Date: 2005-12-16 01:08 pm (UTC)
From: [identity profile] spodula.livejournal.com
As far as I've been made aware there has yet been a test case under English law regarding EULAs in shrink wrapped products. I imagine that there will be one soon enough. Wikipedia mentions that the state of the US rulings regarding them is unclear, though I can't be arsed finding out anything more about the US rulings.

I cant find any more UK rulings, however according to my source, the EULA in question would have to fail the "Unreasonableness" test before it became invalid. I am not a lawyer, so i dont know how this works.

However it is expected that the process for the new IP act due next year will Specifically mention them and solve the issue once and for all. Probably in favor of EULA validity.
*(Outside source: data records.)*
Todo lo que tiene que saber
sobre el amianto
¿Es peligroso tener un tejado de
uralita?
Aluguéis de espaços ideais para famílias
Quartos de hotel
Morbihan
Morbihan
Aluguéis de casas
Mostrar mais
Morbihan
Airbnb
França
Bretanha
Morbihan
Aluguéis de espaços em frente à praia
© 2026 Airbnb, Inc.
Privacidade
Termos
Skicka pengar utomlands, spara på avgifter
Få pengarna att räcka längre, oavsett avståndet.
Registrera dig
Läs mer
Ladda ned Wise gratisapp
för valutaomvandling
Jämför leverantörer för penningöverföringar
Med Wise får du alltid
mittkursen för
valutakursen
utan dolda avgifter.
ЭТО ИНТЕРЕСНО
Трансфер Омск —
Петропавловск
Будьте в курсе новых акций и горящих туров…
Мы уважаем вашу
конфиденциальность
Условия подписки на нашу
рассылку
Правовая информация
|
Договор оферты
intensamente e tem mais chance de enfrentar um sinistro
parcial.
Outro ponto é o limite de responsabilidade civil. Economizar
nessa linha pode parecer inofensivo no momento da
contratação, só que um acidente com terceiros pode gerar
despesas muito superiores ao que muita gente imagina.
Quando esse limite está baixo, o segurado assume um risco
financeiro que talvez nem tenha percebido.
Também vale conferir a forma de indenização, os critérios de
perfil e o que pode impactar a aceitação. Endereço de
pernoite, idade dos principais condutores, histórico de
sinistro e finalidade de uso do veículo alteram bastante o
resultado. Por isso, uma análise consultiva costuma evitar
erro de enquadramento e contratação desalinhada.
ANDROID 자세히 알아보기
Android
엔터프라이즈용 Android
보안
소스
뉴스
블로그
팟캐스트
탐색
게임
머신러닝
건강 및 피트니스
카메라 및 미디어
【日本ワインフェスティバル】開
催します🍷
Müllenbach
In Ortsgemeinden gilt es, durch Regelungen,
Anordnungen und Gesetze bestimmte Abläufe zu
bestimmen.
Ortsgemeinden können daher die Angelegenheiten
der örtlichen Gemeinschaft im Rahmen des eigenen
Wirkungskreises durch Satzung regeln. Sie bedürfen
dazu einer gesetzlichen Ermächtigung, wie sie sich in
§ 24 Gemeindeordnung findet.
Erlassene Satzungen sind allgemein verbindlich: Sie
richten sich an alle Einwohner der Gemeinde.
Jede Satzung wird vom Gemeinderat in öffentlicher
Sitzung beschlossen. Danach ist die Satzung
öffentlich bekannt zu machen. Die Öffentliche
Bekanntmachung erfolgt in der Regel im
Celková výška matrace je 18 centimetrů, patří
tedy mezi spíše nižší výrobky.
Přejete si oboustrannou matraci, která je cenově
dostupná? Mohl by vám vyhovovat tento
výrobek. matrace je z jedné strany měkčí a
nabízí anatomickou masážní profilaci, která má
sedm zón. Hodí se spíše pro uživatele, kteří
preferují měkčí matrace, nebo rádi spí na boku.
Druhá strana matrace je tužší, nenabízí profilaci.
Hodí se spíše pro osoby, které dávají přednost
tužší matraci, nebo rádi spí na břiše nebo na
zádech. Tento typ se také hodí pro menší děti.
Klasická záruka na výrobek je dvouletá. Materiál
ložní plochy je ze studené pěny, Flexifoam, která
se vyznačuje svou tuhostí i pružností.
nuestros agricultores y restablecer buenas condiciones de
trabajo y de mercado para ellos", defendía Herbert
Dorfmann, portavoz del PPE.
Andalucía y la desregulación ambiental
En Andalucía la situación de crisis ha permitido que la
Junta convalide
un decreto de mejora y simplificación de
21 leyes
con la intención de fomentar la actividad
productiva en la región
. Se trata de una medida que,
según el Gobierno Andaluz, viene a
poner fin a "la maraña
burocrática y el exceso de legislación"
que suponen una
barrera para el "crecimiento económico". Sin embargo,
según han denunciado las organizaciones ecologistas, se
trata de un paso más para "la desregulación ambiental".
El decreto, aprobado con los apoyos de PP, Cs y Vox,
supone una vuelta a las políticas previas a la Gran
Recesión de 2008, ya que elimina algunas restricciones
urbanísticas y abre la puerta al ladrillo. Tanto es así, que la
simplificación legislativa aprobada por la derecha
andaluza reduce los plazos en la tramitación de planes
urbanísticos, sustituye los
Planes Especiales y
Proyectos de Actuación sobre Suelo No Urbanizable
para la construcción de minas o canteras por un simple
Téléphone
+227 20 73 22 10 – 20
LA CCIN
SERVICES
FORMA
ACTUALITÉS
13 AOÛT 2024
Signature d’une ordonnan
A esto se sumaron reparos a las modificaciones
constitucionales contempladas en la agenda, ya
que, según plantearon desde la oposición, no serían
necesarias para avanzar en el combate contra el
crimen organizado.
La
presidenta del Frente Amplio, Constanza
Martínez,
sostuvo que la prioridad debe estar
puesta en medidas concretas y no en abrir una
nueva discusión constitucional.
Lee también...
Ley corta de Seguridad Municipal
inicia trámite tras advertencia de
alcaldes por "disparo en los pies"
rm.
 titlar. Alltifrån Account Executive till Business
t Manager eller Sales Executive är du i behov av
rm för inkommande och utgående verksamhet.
Never the less, the original point stands. While there is no test case as yet, the probability is that they will be found to be valid subject to the unreasonableness test.

(IP, I hate that term, it usually been written by someone who doesnt really understand, or a Lawyer deliberately trying to obscure the issue (EG, SCO))

As for the US, i have been told that EULAs are valid there, however, although Sweet and Maxwell are US owned, most of the legally trained people here only have a passing knowledge of US work and rely on our Collegues in the US for advice on things like that, so its entirely possible there just pushing the corperate line.

(The west group, another Thomson subsidurary, tried to persuade the US congress to pass laws to allow the copyrighting of Databases, even if they contained publically available information. Fortunately they failed)

However, they were able to give Citations backing this claim up.
I'm interested now and its a friday so i cant be arsed doing real work. I will investigate them.